Secondly, on a procedural level, the standard of 'restricted jurisdictions' is also not fair. In the motion, FTX determines whether a jurisdiction is a 'restricted jurisdiction' by stating that 'if there are still doubts regarding a potential restricted jurisdiction, the FTX recovery trust will hire qualified lawyers in that region to provide formal legal opinions on whether distributions can be legally made to residents or trust accounts in that region'. The FTX bankruptcy trust emphasizes hiring local lawyers for compliance due diligence but has not provided any guarantees regarding the independence and fairness of those lawyers, leaving the determination of 'compliance risk' to lawyers they employ, which lacks a mechanism for neutral oversight. This approach to due diligence raises suspicions of discrimination against Chinese creditors and does not fully align with the principle of maximizing creditor interests under U.S. bankruptcy law. Furthermore, while the 'restricted procedures' do provide creditors the opportunity to raise written objections and prove their legitimacy through court remedies within 45 days, this mechanism is virtually a formality for retail investors. For most scattered overseas individual creditors, hiring professional lawyers, translating local laws, preparing evidence, and coping with U.S. court jurisdiction and evidence disclosure procedures within such a short time frame incurs extremely high time and monetary costs.

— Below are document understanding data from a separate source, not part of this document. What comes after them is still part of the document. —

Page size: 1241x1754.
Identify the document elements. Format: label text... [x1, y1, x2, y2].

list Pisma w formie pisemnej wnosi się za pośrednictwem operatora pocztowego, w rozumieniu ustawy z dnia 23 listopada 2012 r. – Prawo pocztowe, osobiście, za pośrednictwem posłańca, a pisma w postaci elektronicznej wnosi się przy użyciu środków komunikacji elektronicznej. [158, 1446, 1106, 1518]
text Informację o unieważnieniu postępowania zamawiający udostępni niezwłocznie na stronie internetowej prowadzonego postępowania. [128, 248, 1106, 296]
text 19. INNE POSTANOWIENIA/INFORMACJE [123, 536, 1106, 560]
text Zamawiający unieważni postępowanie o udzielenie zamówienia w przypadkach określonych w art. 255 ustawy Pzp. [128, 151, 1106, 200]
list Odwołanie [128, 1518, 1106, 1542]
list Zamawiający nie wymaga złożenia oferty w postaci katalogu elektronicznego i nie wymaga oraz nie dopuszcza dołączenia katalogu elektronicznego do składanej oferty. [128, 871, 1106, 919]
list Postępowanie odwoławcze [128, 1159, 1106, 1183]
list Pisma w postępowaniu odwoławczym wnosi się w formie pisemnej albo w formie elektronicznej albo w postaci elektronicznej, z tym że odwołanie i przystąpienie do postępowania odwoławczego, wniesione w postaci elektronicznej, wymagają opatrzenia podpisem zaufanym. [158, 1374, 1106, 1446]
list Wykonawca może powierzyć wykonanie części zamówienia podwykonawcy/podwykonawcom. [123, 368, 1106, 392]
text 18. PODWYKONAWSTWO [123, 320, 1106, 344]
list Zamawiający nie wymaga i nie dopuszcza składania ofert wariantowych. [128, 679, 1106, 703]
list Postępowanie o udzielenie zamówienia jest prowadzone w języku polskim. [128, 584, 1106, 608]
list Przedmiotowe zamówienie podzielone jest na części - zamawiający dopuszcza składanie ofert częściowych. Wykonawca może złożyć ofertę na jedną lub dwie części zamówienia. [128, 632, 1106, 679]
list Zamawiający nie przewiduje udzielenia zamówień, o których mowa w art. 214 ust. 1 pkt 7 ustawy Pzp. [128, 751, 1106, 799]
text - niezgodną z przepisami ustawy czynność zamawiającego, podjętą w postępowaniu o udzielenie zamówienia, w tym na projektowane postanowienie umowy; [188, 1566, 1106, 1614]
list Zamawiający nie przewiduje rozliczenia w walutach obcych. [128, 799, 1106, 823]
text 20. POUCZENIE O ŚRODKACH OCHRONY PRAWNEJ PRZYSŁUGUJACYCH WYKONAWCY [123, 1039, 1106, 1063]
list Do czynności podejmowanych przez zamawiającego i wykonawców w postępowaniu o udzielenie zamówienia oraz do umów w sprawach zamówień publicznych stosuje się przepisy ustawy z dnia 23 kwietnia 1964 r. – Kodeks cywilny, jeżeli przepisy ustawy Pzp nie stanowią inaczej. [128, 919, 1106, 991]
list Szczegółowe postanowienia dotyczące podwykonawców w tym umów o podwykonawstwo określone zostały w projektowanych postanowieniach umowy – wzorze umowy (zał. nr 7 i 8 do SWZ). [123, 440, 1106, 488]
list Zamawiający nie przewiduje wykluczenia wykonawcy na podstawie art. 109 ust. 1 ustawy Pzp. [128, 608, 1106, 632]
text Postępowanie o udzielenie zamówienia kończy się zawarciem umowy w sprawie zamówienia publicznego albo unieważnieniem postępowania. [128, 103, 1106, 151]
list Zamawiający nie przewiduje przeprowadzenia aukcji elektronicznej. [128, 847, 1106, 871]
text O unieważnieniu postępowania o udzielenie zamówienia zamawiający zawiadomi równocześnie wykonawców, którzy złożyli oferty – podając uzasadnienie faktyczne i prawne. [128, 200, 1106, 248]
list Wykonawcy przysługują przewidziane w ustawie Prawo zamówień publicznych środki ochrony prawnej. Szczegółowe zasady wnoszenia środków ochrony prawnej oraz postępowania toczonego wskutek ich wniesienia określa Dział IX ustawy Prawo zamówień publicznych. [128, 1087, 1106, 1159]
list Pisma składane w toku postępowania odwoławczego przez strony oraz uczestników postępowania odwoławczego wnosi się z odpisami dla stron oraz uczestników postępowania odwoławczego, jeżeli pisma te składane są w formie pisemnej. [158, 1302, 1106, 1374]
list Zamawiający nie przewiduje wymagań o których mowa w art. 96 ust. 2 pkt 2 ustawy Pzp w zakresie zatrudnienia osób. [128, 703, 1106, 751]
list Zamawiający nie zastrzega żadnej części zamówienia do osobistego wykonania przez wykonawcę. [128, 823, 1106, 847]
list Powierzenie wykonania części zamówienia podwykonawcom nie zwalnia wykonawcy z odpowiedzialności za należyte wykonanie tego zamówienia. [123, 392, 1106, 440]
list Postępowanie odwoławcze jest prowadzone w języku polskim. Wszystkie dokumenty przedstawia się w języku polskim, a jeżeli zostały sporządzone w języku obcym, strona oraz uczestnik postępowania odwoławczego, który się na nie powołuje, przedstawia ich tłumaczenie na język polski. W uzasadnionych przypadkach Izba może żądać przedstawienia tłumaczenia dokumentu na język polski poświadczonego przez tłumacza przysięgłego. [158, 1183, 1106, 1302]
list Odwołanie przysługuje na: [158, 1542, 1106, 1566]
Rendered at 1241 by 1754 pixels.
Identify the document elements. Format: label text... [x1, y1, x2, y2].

Overall, FTX excludes some creditors, especially Chinese creditors, from normal compensation on the grounds of 'restricted jurisdictions', which has serious flaws in terms of factual basis, substantive fairness, and procedural fairness. For cross-border bankruptcy distribution, maximizing the legitimate rights and interests of all creditors should be a priority principle, and any compliant arrangement should not come at the expense of the rights of a minority. Moreover, in the decentralized world of cryptocurrency, equal rights are a common pursuit, and nationality and identity should not serve as reasons for 'you have what I lack'.